## Passage provided
- - - -
This is a land of many contrasts – the bright, inviting blue of the Gulf waters and the dark, formidable islands rising from them. The easy smiles of friendship on the faces of our new amigos – Angel, Martine, Elise, and Juan — and the unspoken presence of a fence guarded by US Marshalls with machine guns that would arrest them as “illegals” should they dare to try to cross into the US. To tell a story without contrasts – without the uneasy juxtaposition of goodness with the harsh reality of life as it so often is, means to tell half a story, and half a story is simply a fiction.


The Borderlands. Luis Alberto Urrea writes of the Mexican border unflinchingly. We, too, are constantly exploring boundaries and crossing borders. What are our personal borderlands? What of the borderlands of justice?  In Salt Lake City, we began to confront them both.


“I promise to tell the truth, the whole truth and nothing but the truth, so help me God.”


Every time a witness or defendant is brought to the stand, this oath is taken, one hand on the Bible and one held in the “oath taking” position, as if the oath-giver and oath-taker are about to give one another a high five. But what if one isn’t allowed to tell “the whole truth?” What if one, even after taking that oath, is prevented from speaking the wholeness of the truth? What then? Is justice served? Is truth served?


The FtG crew went to Salt Lake City as witnesses. We went to observe and report on the trial of Tim DeChristopher. We sat in the courtroom for four days and watched the proceedings in their entirety. In the end, Tim was found guilty on both counts.


Our courts are charged with upholding “the rule of law”. But what happens when a citizen breaks an unjust or immoral law and is then tried by the very system that is charged with upholding the “rule of law?” How could such a court rule other than “guilty” in such a case? History is filled with stories of those who risked life and limb by breaking “the law” – the “rule of law” – while upholding a higher law, a moral law.

Abolitionists who stood between slavery and the law were charged, tried and executed for treason.


Tim was found guilty of breaking the “rule of law”. However, there are higher laws that rule the hearts of men and women and if we are beholden to those higher laws, who stands in judgment then?


There is a deep sense of knowing in one’s heart when truth is upheld. Even though the ruling in Tim’s case was not in keeping with the truth, the whole truth and nothing but the truth, we were on the side of truth and we knew it. And all the young people in the courtroom knew it, too. They knew who spoke truth and who didn’t. They knew who upheld truth and who didn’t. They knew who had the (political) power to allow the whole truth to be presented, and yet didn’t. They were fooled by no one.


And they possess knowledge of legal authority and legal standing that few of my generation had at their age, thanks to a small group of perceptive and courageous people (see They can now, in numbers, ask questions fully prepared with real answers instead of useless rhetoric. Questions like, “Are we really a nation of the people, by the people, and for the people?”; “Which ‘people’?”; “Who stands in defense of Nature?”; and “Who is the real authority of the Land?”
- - - -
## Material
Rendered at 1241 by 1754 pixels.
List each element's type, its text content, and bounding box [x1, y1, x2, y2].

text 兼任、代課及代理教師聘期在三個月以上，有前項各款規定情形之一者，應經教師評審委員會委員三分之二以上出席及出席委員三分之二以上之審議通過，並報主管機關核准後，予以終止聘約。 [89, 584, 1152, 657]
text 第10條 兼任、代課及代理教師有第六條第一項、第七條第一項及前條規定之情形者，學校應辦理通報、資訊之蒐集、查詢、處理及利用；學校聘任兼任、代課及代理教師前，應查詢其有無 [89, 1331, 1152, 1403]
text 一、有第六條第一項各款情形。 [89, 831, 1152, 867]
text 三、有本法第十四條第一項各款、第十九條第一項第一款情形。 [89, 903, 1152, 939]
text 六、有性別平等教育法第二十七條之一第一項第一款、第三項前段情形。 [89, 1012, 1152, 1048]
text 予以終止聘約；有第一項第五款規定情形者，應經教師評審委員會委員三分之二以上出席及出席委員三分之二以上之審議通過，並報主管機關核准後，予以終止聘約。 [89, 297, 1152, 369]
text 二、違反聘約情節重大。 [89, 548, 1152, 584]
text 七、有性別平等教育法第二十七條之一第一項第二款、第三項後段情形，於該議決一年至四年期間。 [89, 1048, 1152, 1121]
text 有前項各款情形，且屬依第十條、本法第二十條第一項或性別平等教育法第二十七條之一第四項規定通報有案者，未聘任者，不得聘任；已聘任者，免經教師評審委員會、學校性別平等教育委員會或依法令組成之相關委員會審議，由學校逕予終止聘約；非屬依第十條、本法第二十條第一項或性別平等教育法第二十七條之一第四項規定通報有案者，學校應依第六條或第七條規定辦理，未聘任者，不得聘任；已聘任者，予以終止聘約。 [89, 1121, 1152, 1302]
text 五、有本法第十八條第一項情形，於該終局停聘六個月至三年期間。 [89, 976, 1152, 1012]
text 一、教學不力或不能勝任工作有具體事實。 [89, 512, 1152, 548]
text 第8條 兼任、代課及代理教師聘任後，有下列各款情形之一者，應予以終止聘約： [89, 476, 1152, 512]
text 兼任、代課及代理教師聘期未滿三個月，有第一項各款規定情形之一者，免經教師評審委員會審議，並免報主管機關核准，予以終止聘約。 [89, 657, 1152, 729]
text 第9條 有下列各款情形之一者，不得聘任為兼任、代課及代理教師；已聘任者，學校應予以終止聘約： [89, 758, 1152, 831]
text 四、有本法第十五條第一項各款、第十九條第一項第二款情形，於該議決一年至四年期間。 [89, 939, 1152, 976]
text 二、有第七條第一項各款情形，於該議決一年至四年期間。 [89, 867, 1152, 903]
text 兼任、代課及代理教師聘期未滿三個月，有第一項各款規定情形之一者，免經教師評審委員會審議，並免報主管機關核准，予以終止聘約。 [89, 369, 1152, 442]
- - - -
## Tasks to carry out
(A) Rewrite the stretch of the passage on the DeChristopher trial from "The Borderlands. Luis" through "confront them both.", putting "limits" in place of "boundaries".
(B) Using the passage on the DeChristopher trial, decide whether each statement agrees with it. Answer yes or no, and quote the words that settle each one.
(i) The FtG crew watched the trial for four days.
(ii) Tim was found guilty on only one count.
(iii) The trial took place in Salt Lake City.
(C) Write the next few sentences of the passage on the DeChristopher trial, picking up after its final sentence.

## Expected results
(A)
The Borderlands. Luis Alberto Urrea writes of the Mexican border unflinchingly. We, too, are constantly exploring limits and crossing borders. What are our personal borderlands? What of the borderlands of justice?  In Salt Lake City, we began to confront them both.

(B)
(i) Yes: "We sat in the courtroom for four days and watched the proceedings in their entirety."
(ii) No: "In the end, Tim was found guilty on both counts."
(iii) Yes: "The FtG crew went to Salt Lake City as witnesses."

(C)
They sat silent and attentive in the courtroom as justice was meted out piecemeal. Knowing most of the story already, they watched the courtroom proceedings in disbelief and disillusionment, as testimony after testimony was denied. As Tyler later said, “If I had heard only what the jury was allowed to hear, I probably would have found him guilty, too.” How can a system of justice be so unjust? What kind of system can we create that truly upholds justice for all? These two questions have been burning in us for weeks now, and I think they are very good questions to ask of ourselves and of our elders.


Since the verdict was announced, many people have written or called us to express their dismay, sadness, and outrage. To be sure, the stigma of a felony conviction, not to mention the reality of a probable prison sentence is a sobering prospect for anyone – and Tim is only 29 years old. In many ways his life is just beginning. So it is with full understanding and empathy that I write these next words:

everything is all right.


It is very hard to make a fair assessment – as it was for the jurors at Tim’s trial – unless one is present in a given situation, and even then, if you are removed a degree or two it is impossible to know the whole story. When the fate of a fellow human is in your hands, piecing together a picture complete enough on which to base your decision is dicey at best. Leave out a few key facts and a whole new reality is formed, one that may resemble the truth, but isn’t. So for those who have written to tell us how outraged (sad, disappointed, frustrated) they are, take heart! Watch the video of Tim on the courthouse steps just after the verdict was read. Listen to the statement by Attorney Pat Shea, of Tim’s legal team. Tim may have been convicted, but he by no means “lost”.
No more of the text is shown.